I think my husband wants to leave me
I just discovered this and my head is spinning, so forgive me if I'm all over the place.
My husband and I have been together for over 6 years, married since March. We have been open for a little over a year. He has a girlfriend that he has been with pretty much since we opened, and I have one primary fuck buddy and occasionally hook up with others as time/situations warrant.
There has been a history of him concealing how he feels about her from me. We had a big blowout several months ago because when we first opened, we agreed that it would just be sex and no other relationships. He was seeing her exclusively though and my warning bells were going off so I asked to be able to read the texts between them. There was a lot in there that he never told me so I was upset. I also realized that it was partially my fault as I had never spoken with her about our expectations, I left him to do it and trusted him when he said that he had and she understood. Well, he hadn't or at least not in the way that I understood them and she had fallen in love with him. It was a giant fight but in the end, I asked myself whether I felt that their relationship was a threat to our marriage and the answer was no, so I let it go and understood that there would be emotion involved in their relationship.
I have been feeling like we're disconnected lately though and have been concerned about it. I've asked him if he's in love with her and he avoids the question or says something like "well I do feel a love for her, but I wouldn't say I'm IN LOVE". This totally counters my gut instinct and his actions though. We're at the point where he almost spends more time with her than he does with me (Thurs - Sun almost every week). They call and text all the time. To be clear, I don't have a problem with them having a relationship or even loving each other. It's the hiding it that concerns me and my fear that he will decide that he only wants to be with her.
So, here's the crux of it. I snooped. I know, I know, it's terrible and I got exactly what I deserved by doing it. My worst fear has apparently come true. He sent her a message a month ago that said that he had been thinking about their relationship and he was so in love with her and he has been secretly hoping that I'll develop feelings for one of the guys that I'm seeing so that he can be with her. He said he wants to be her one and only forever and that he wants to be her husband.

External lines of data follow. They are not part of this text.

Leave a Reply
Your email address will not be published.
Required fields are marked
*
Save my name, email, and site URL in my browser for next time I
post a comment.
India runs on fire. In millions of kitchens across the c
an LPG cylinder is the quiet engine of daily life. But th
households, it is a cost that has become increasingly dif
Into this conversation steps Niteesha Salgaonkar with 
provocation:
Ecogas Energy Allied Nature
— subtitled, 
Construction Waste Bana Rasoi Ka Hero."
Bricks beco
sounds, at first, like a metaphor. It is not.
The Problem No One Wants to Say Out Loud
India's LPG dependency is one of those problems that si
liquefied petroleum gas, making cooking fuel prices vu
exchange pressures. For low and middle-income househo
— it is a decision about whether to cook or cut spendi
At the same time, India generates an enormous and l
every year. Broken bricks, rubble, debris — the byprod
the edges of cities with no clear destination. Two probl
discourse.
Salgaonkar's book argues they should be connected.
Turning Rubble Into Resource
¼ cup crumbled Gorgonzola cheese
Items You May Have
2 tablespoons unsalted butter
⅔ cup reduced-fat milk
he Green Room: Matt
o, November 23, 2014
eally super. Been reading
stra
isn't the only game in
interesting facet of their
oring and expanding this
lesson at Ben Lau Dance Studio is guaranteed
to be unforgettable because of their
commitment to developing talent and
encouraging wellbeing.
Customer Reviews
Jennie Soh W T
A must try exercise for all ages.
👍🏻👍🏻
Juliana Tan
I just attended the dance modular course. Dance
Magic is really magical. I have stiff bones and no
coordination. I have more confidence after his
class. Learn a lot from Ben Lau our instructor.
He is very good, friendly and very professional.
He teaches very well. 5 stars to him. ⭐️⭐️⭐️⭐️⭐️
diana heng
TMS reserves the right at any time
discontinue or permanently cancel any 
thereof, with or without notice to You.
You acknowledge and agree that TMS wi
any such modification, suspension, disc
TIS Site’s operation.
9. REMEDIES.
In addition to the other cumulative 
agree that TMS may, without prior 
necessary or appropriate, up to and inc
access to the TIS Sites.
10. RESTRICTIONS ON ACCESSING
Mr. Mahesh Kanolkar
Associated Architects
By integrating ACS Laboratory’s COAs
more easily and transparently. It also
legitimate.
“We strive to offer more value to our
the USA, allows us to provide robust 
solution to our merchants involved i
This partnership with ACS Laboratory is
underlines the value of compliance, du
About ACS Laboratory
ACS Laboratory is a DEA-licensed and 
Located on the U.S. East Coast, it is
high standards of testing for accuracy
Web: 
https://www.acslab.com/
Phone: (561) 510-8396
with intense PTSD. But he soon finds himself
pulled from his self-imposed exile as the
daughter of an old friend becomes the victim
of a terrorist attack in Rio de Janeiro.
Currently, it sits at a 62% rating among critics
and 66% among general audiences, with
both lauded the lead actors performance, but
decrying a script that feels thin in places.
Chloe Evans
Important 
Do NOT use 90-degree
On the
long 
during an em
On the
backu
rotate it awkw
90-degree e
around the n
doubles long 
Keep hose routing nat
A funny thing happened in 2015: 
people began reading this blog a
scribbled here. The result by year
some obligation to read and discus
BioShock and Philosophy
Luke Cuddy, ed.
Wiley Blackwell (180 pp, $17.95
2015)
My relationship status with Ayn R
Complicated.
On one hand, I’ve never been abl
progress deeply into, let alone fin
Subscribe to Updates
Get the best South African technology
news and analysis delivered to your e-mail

I don't know what to do with this knowledge. I don't know what her reaction to that message was. I'm a jumble and am having trouble sorting out how I feel about this. I honestly think that if I say nothing he would just stay married to me forever no matter how he felt, he's bad at confrontation. On one hand, I don't want to be married to someone that doesn't want to be married to me. I also don't want to just give up on my marriage 8 months in. If I bring this up, do I make them break up? Make him swear that he won't divorce me? Close the relationship? I don't really want to do that but I also don't really know how I should respond to this.
I'm honestly less devastated than I thought I would be, but maybe that's just shock. Like I said, I have been feeling less connected to him and to be frank, our sex life has taken a nose dive in the last month or so. I chalked that up to bad timing, plus he was having some health issues for a bit. Also, we have historically gone through periodic dry spells, so I figured it was that. Now I'm wondering if it's due to him preferring her.
I really don't know what to think here and could use some perspective. I know this is a novel, I'm sorry.